TransGaming Inc.

TransGaming Inc.

December 11, 2007 10:14 ET

CORRECTION FROM SOURCE: TransGaming Raises $2,201,200 in Financing

TORONTO, ONTARIO--(Marketwire - Dec. 11, 2007) - In the press release issued on December 11, 2007 at 9:00 am ET, a correction was made by TransGaming Inc. in the 5th and 7th paragraphs. The complete and corrected version follows:

TransGaming Inc. (TSX VENTURE:TNG) ("TransGaming" or the "Company"), a leading developer of software portability products for the electronic entertainment industry, announced today that it has raised $2,201,200 pursuant to its previously announced private placement offering (the "Offering") of units ("Units").

A total of 4,002,183 Units were issued to subscribers in Canada and the United States. Each Unit, priced at $0.55, was comprised of one (1) common share of the Company ("Common Share") and one (1) common share purchase warrant ("Warrant"). Each Warrant entitles its holder to purchase one Common Share at an exercise price of $0.85 at any time on or before the 24-month anniversary of the closing date, with a possibility to extend such a period for an additional 18 months should TransGaming become a Tier 1 issuer on the TSX Venture Exchange. In addition, while the Warrants are still outstanding, should TransGaming issue future equity securities for consideration of less than $0.55 per security, the exercise price of the Warrants would automatically adjust to $0.55 per Common Share. Under no circumstances would the exercise price of the Warrants be less than $0.55 per Common Share as a result of any future equity issues.

In Canada, a total of 2,092,728 Units were issued to accredited investors in British Columbia, Ontario, and Quebec, raising gross proceeds of $1,151,000. In consideration for acting as agent for all Canadian subscriptions, CTI Capital Securities Inc. ("CTI") received a corporate finance fee of $20,000 (plus applicable taxes) and broker warrants giving it the right to acquire 167,418 Common Shares at a price of $0.55 per Common Share at any time on or before December 11, 2009. CTI also shared a cash commission of $90,680 with members of the selling group.

ABOUT THIS EXERCISE: Continue the TransGaming financing press release from the point where it stops.

EXTRACTED RECORDS:
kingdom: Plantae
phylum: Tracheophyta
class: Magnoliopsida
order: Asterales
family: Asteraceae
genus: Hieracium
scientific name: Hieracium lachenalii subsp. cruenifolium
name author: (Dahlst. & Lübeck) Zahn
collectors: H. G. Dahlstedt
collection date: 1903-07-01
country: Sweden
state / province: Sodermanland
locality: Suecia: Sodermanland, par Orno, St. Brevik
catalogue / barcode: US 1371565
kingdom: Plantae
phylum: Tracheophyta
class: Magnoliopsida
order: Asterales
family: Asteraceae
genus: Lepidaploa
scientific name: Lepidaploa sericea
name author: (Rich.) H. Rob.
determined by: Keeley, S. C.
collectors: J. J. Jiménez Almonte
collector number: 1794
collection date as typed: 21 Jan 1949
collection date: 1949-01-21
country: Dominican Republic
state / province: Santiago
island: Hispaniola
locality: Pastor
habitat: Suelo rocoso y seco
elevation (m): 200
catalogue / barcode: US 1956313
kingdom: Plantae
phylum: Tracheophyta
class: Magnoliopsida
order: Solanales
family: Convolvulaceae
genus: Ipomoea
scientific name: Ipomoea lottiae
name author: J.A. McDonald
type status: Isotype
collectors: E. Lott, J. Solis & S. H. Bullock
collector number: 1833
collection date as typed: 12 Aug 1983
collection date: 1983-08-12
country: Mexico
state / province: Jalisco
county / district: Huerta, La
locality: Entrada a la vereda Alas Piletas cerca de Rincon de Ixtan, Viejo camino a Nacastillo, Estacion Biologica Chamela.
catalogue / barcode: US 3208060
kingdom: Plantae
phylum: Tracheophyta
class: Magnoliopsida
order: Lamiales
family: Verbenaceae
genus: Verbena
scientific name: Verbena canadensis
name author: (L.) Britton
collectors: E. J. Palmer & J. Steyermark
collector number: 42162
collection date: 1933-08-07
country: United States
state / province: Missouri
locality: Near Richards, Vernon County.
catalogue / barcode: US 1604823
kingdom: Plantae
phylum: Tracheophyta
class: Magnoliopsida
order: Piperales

ANSWER FOR THE TASK:
In addition to the Canadian component of the Offering, TransGaming issued directly to subscribers in the United States a total of 1,909,455 Units, raising gross proceeds of $1,050,200.

The securities issued under the Offering are subject to a hold period expiring, in Canada, on April 12, 2008 and, in the United States, no earlier than April 12, 2008, as required under applicable securities legislation and the policies of the TSX Venture Exchange.

TransGaming has experienced positive growth in recent quarters and expects to use the net proceeds of the Offering to expand the Company's operations into the United States, and scale its development, R&D, and marketing teams towards more rapid growth. As the Offering was not fully subscribed, TransGaming intends to proceed with an additional closing session on a best-efforts basis.

The units sold, and the common shares and warrants underlying such units have not and will not be registered under the United States Securities Act of 1933, as amended, and may not be offered or sold within the United States or to, or for the account or benefit of, U.S. persons absent U.S. registration or an applicable exemption from the U.S. registration requirements. This release does not constitute an offer for sale or the solicitation of an offer to buy the securities in the United States.

Forward-Looking Statements

Certain statements in this press release may include "forward-looking" statements which involve known and unknown risks, uncertainties and other factors which may cause actual results, performance or achievements of TransGaming to be materially different from any future results, performance or achievements expressed or implied by such forward-looking statements. When used in this press release, such statements use such words as "may", "will", "expect", "anticipate", "project", "believe", "plan", and other similar terminology. The risks and uncertainties are detailed from time to time in reports filed by TransGaming with the securities regulatory authorities in certain of the provinces and territories of Canada. New risk factors may arise from time to time and it is not possible for management to predict all of those risk factors or the extent to which any factor or combination of factors may cause actual results, performance and achievements of TransGaming to be materially different from those contained in forward-looking statements. Given these risks and uncertainties, investors should not place undue reliance on forward-looking statements as a prediction of actual results.

About TransGaming Inc.

TransGaming is a leader in the development of software portability products that allow game developers and publishers to develop games for one system and deploy them across multiple platforms - faster, cheaper and better than anyone else. TransGaming is headquartered in Toronto, Canada and maintains a research and development center in Ottawa, Canada. More information about the company can be obtained at

About CTI Capital Securities Inc.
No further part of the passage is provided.